Riiiight! How many times are we taken in by that phrase? I know I have been too many times to count. And its cousin, ‘If dissatisfied, cancel anytime.’ Uh huh. Just try calling the number you’re given to call and cancel the subscription to Clutter-Free Living after six unread issues clutter your coffee table. If you persevere through half a dozen pass-the-buck call transfers, or manage not to be disconnected, you might get to talk to a live person.
You very calmly explain that you wish to cancel your subscription and receive a refund on unused issues. The person oh so sweetly wants you to tell them why you could possibly be dissatisfied with such a stellar periodical. When you remind them you were told you could cancel for any or no reason, you get more circular talk. And to please hold while the representative confers with the ‘circulation manager.’
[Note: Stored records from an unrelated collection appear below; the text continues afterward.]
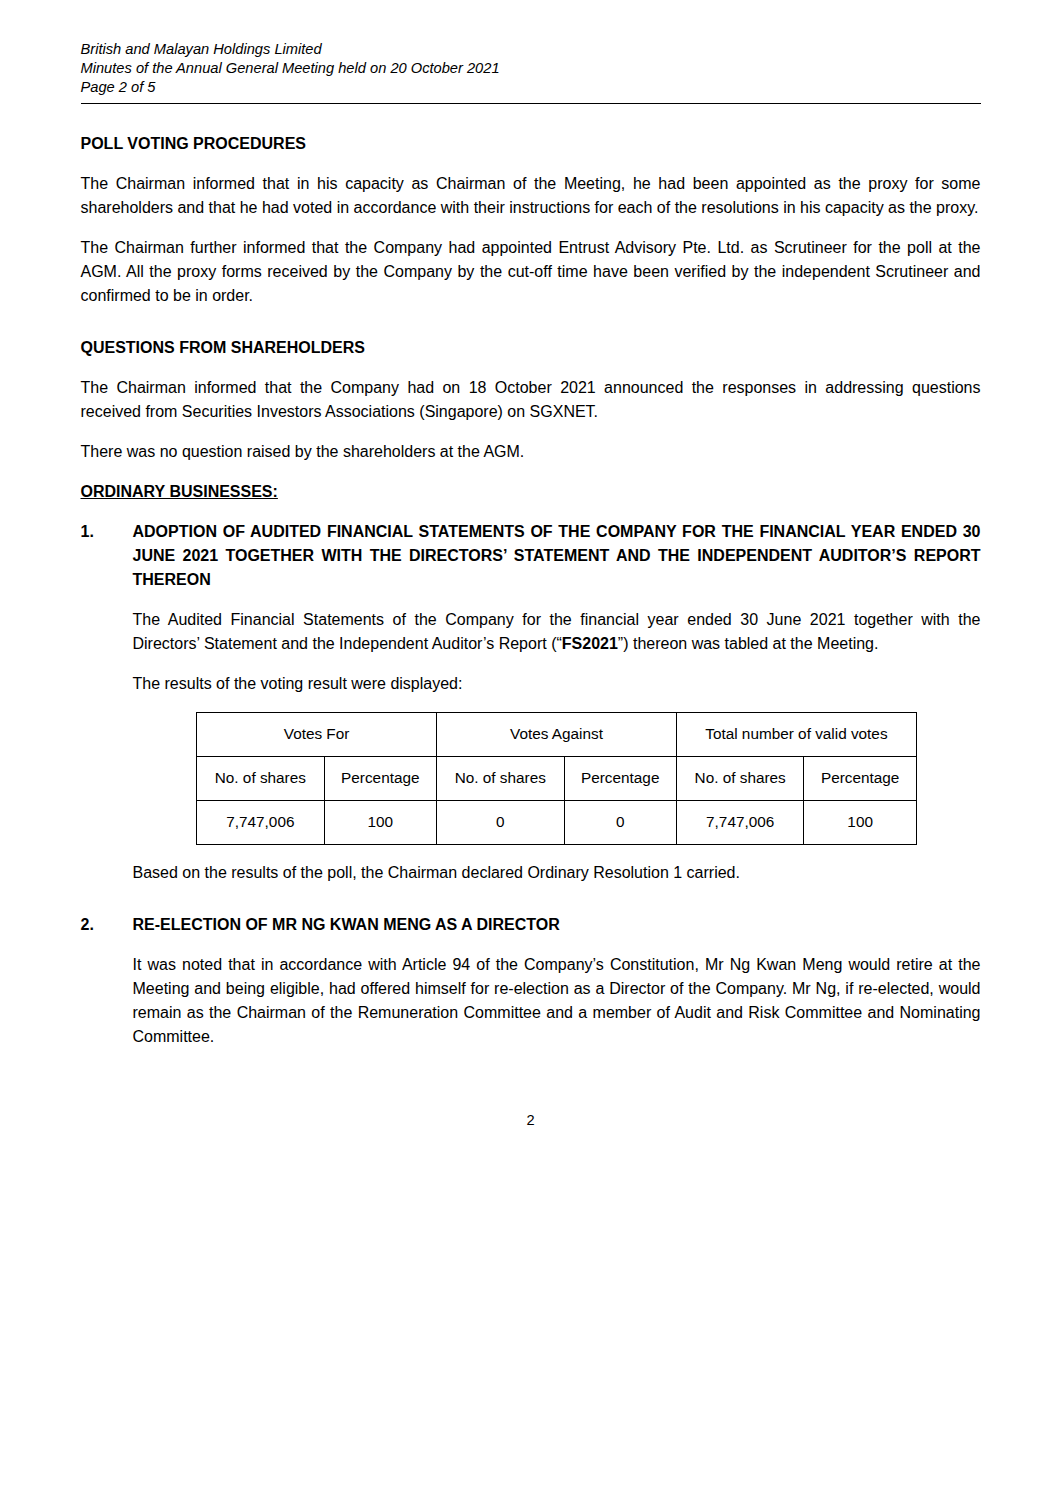British and Malayan Holdings Limited
Minutes of the Annual General Meeting held on 20 October 2021
Page 2 of 5
POLL VOTING PROCEDURES
The Chairman informed that in his capacity as Chairman of the Meeting, he had been appointed as the proxy for some shareholders and that he had voted in accordance with their instructions for each of the resolutions in his capacity as the proxy.
The Chairman further informed that the Company had appointed Entrust Advisory Pte. Ltd. as Scrutineer for the poll at the AGM. All the proxy forms received by the Company by the cut-off time have been verified by the independent Scrutineer and confirmed to be in order.
QUESTIONS FROM SHAREHOLDERS
The Chairman informed that the Company had on 18 October 2021 announced the responses in addressing questions received from Securities Investors Associations (Singapore) on SGXNET.
There was no question raised by the shareholders at the AGM.
ORDINARY BUSINESSES:
1.
ADOPTION OF AUDITED FINANCIAL STATEMENTS OF THE COMPANY FOR THE FINANCIAL YEAR ENDED 30 JUNE 2021 TOGETHER WITH THE DIRECTORS’ STATEMENT AND THE INDEPENDENT AUDITOR’S REPORT THEREON
The Audited Financial Statements of the Company for the financial year ended 30 June 2021 together with the Directors’ Statement and the Independent Auditor’s Report (“FS2021”) thereon was tabled at the Meeting.
The results of the voting result were displayed:
| Votes For | Votes Against | Total number of valid votes |
| --- | --- | --- |
| No. of shares | Percentage | No. of shares | Percentage | No. of shares | Percentage |
| 7,747,006 | 100 | 0 | 0 | 7,747,006 | 100 |
Based on the results of the poll, the Chairman declared Ordinary Resolution 1 carried.
2.
RE-ELECTION OF MR NG KWAN MENG AS A DIRECTOR
It was noted that in accordance with Article 94 of the Company’s Constitution, Mr Ng Kwan Meng would retire at the Meeting and being eligible, had offered himself for re-election as a Director of the Company. Mr Ng, if re-elected, would remain as the Chairman of the Remuneration Committee and a member of Audit and Risk Committee and Nominating Committee.
2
‘Circulation manager’ comes on the line to persuade you how much you need the magazine. You yell and scream and finally are told that yes, of course, your subscription will be cancelled. Relieved, gullible you hang up. Only to have to go through the same thing for the next two months when the magazines keep piling up. By the time the next-to-last issue is due to ship, your subscription might be cancelled. Three months pass and eventually a check for five dollars arrives in your mailbox.
Once upon a time we only got into these predicaments if we unwisely allowed a door-to-door salesman – or an earnest student ‘working his or her way through college’ - inside our front door. Now telephone solicitors calling from huge boiler room operations, and online offers too good to pass up, lie in wait for us multiple times daily.
Online websites which charge for information are masters of this sleight-of-hand scam. Sign up and browse for free. Only once an account is created a credit card number is required before any useful information can be accessed. Humans are so constructed that once they’ve invested time in a project, they are more willing to invest money. Thereby are cyber millionaires created, from ‘free’ stuff.